Beliau juga menghimbau bagi seluruh mahasiswi yang tinggal di asrama putri IUA
untuk tetap menjaga kesehatan, mengikuti protokol pencegahan Corona, menjaga
kebersihan seperti mencuci tangan dan mencegah penularan penyakit, melakukan
olahraga maupun berjemur setiap hari, dan jangan panik atau cemas yang dapat
memicu stress karena hal tersebut akan berdampak pada kesehatan diri.

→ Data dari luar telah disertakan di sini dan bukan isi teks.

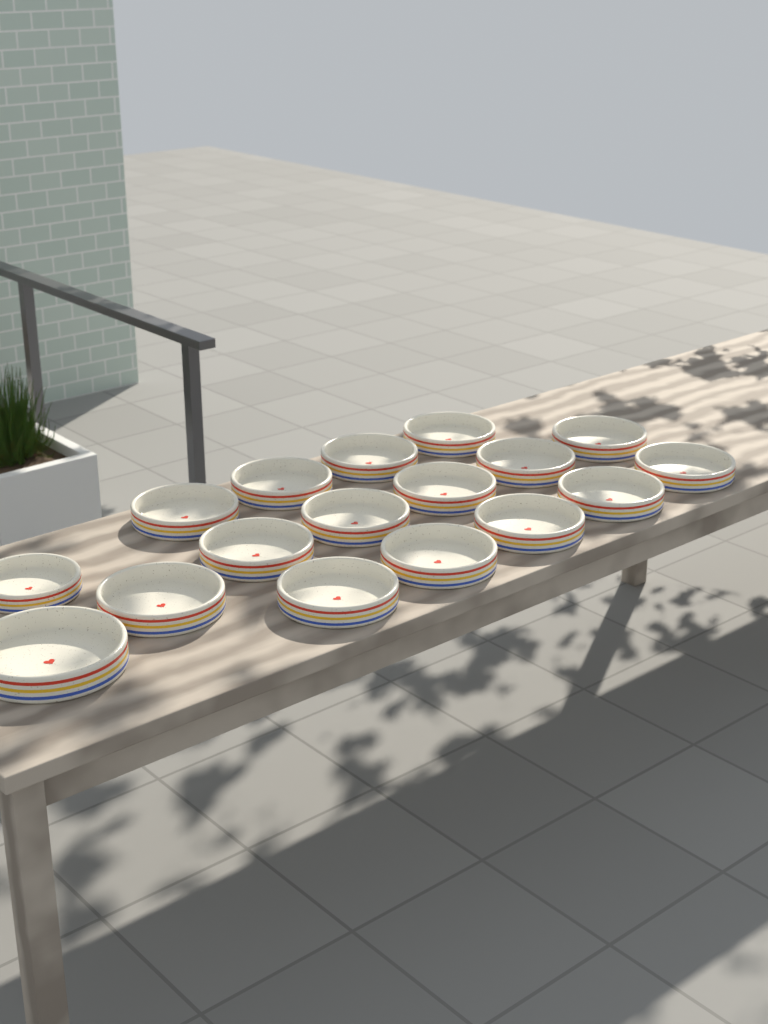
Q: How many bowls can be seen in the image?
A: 17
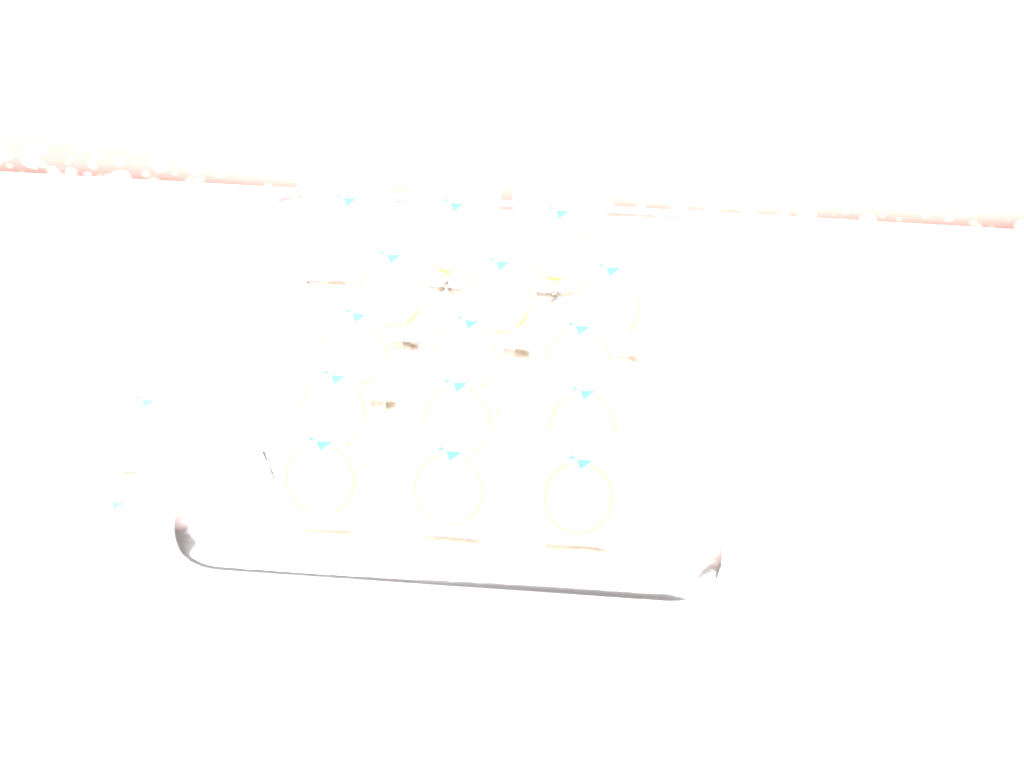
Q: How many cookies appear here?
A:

“Sebagai ajnabi yang tinggal di negeri orang,
sudah sepatutnya kita mematuhi peraturan yang ditetapkan oleh negara tempat
kita tinggal, serta himbauan yang dianjurkan oleh pemerintah demi kebaikan kita
bersama. Kita harus menaati kebijakan kampus yang menerapkan sistem lockdown total, karena tidak ada
peraturan yang dibuat untuk keburukan.” kata Kak Maya ketika ditanya bagaimana
seharusnya kita menyikapi kebijakan lockdown
di asrama.
“Harapan
kedepannya, semoga pandemi ini cepat berlalu dan kita bisa menjalani kehidupan
normal seperti semula. Dengan adanya pandemi
ini, tentu ada pola hidup kita yang berubah, maka jangan kaget jika itu
bisa menjadi kebiasaan baru kita kedepannya. Kebijakan lockdown ini juga secara tidak langsung mengajarkan kita untuk
berempati dan membantu saudara kita yang lain.” lanjut beliau.
Tidak hanya bagi
satu-dua orang mahasiswi yang terdampak lockdown
total di asrama, tentu kebijakan yang membuat para mahasiswi #diasramaaja hampir tiga bulan ini
menjadi tantangan sendiri bagi mahasiswi di sini secara keseluruhan. Di luar
semua kesulitan yang dirasakan, tentu bukan menjadi pilihan yang tepat bagi
para mahasiswi asrama untuk menyikapi kebijakan ini dengan keluhan tanpa henti
apalagi demonstrasi yang ujung-ujungnya merusak fasilitas publik. Barangkali
membandingkan hidup kita dengan hidup manusia di belahan bumi lain yang lebih
miris, lebih sulit, dan lebih menderita bisa membuat kita lebih bersyukur bahwa
sesulit-sulitnya lockdown ini,
rupanya ada orang-orang yang lebih sulit dari apa yang kita rasakan saat ini.
![]() |
Suasana Lomba Ramadan Muslimat NU Sudan. Sumber: galeri pribadi @lutev_ |
Selain itu,
membuat kegiatan sederhana yang produktif seperti olahraga pagi, kelas
kerajinan, halaqoh bersama teman,
kajian agama, membaca buku, menulis, sampai bersepeda keliling komplek asrama
bisa dijadikan alternatif kegiatan untuk mengusir jenuh daripada hanya berdiam
di kamar dan mantengin layar handphone
selama 24 jam dalam 7 hari nonstop hingga sebulan. Toh sebelum kita, RA.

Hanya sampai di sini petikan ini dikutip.